• TASK: Exactly the lines below, starting with the one containing "font-weight: 700 ->" and going on through the one containing "font-size: 18px ->", must be reproduced, both ends included, and no pictures with them.

• WORKING DATA:
__________________________________________________
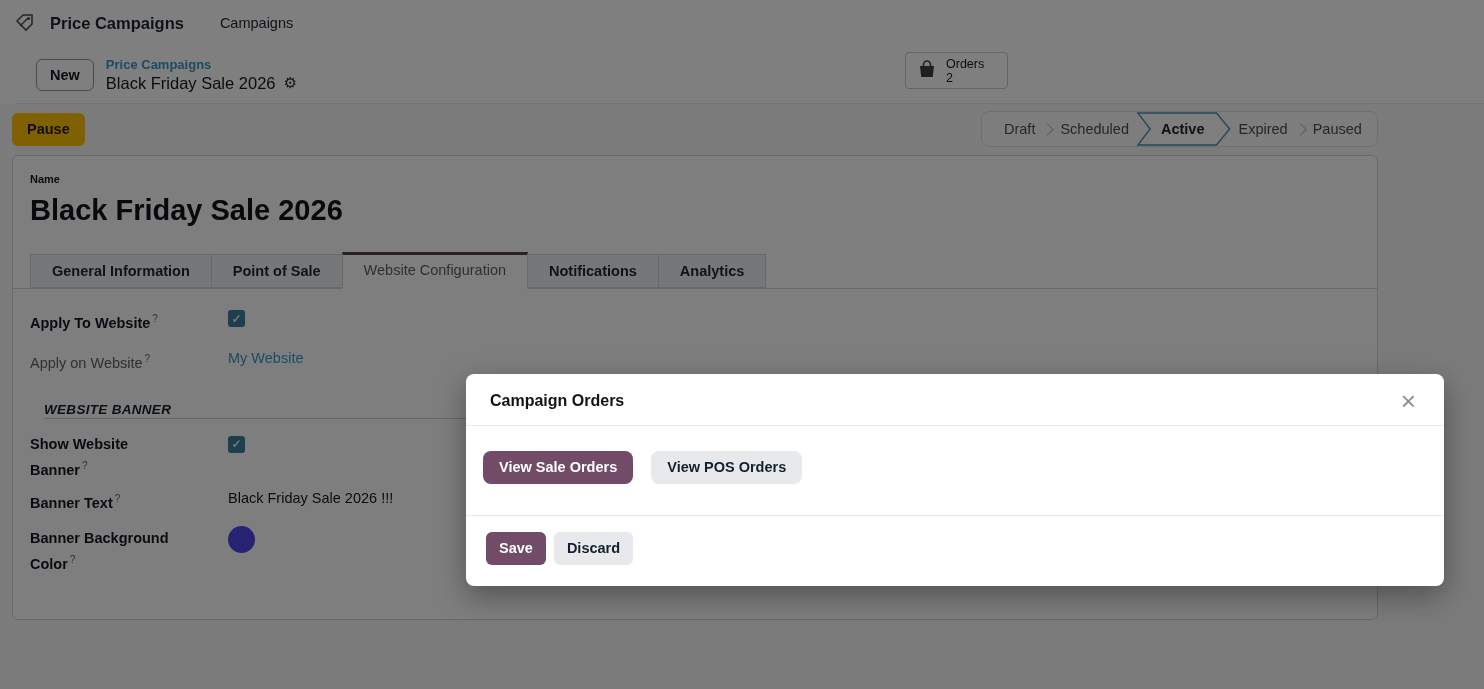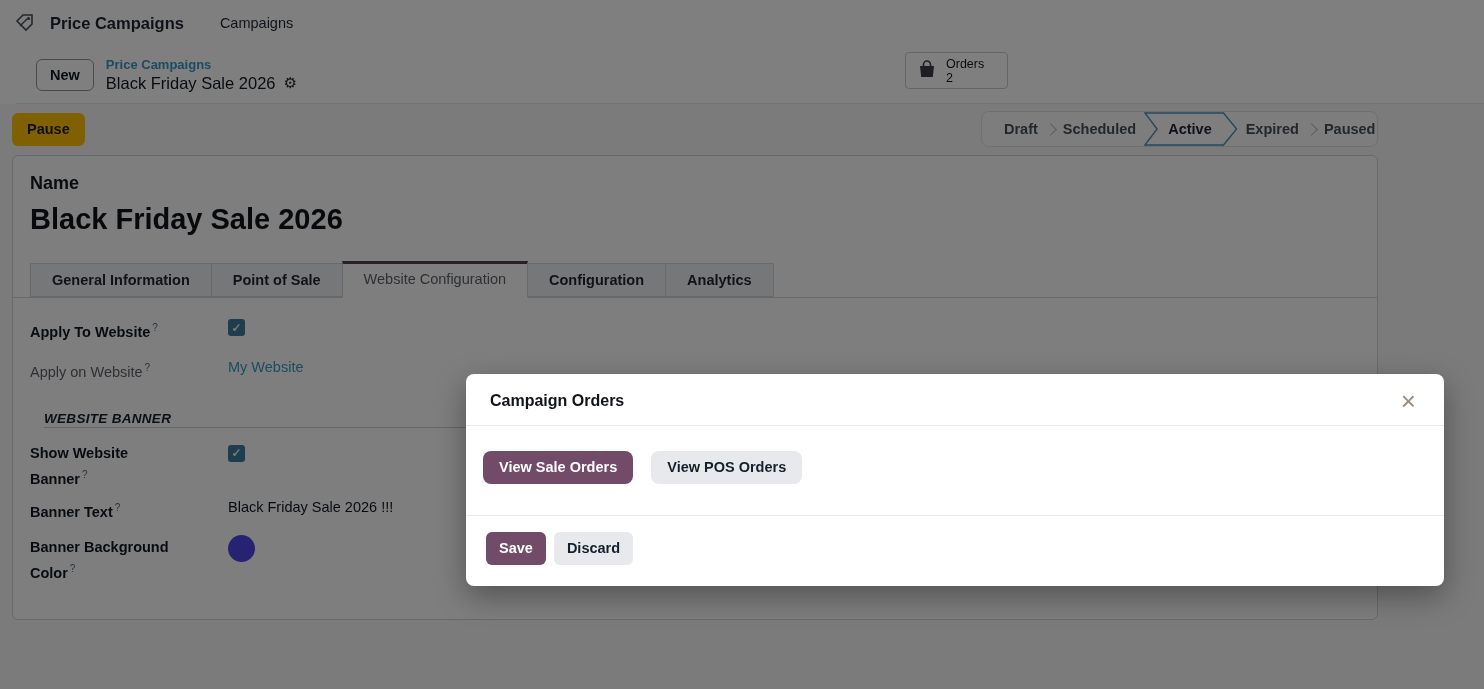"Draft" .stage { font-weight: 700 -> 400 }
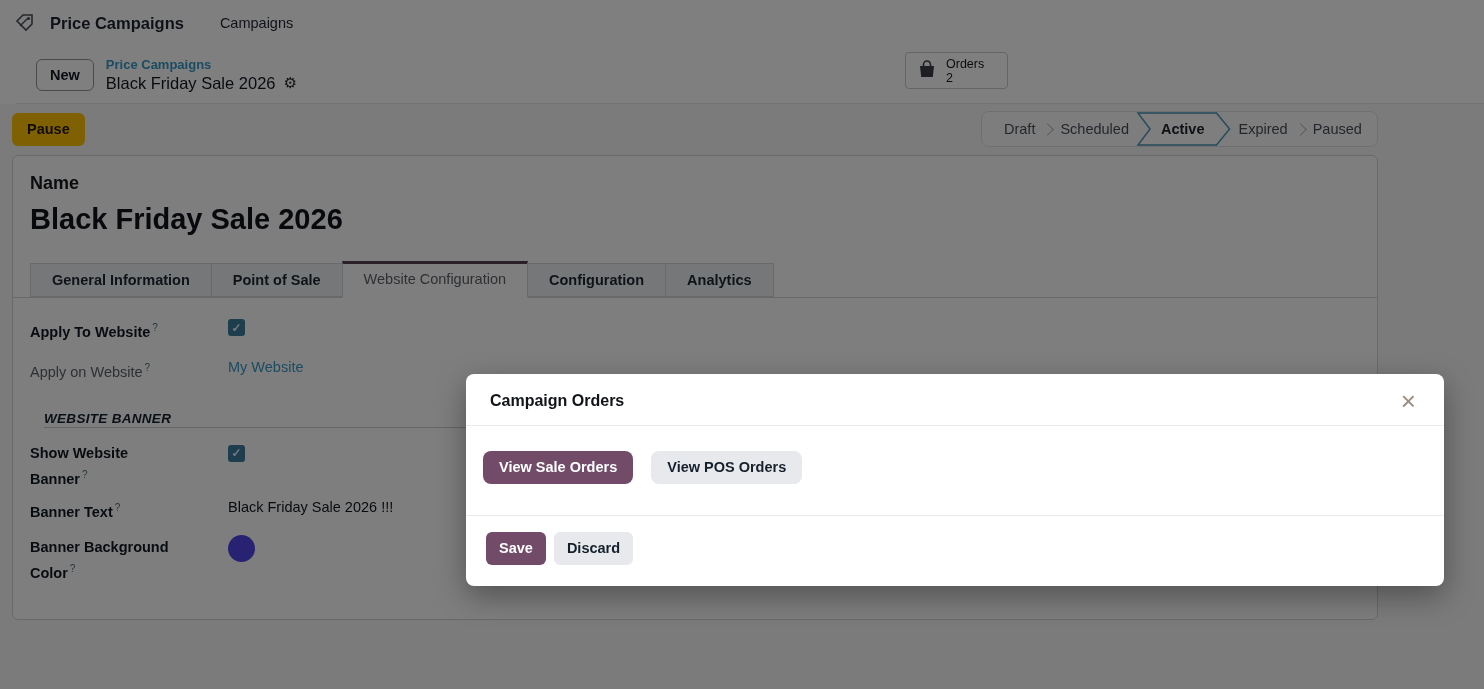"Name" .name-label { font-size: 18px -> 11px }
__________________________________________________
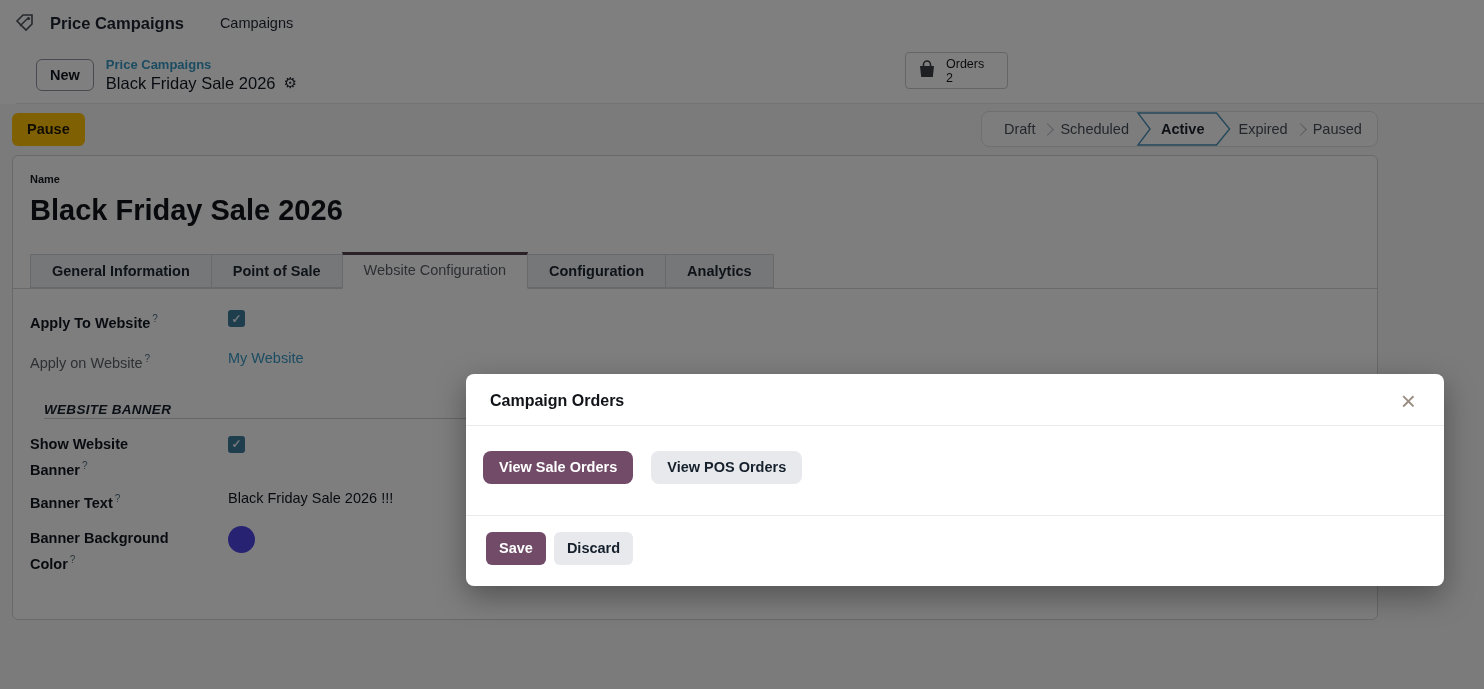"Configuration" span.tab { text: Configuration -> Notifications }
__________________________________________________
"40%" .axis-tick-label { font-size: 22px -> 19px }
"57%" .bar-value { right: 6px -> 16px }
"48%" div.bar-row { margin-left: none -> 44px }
__________________________________________________
• RESULT OF THIS TASK:
"Draft" .stage { font-weight: 700 -> 400 }
"Name" .name-label { font-size: 18px -> 11px }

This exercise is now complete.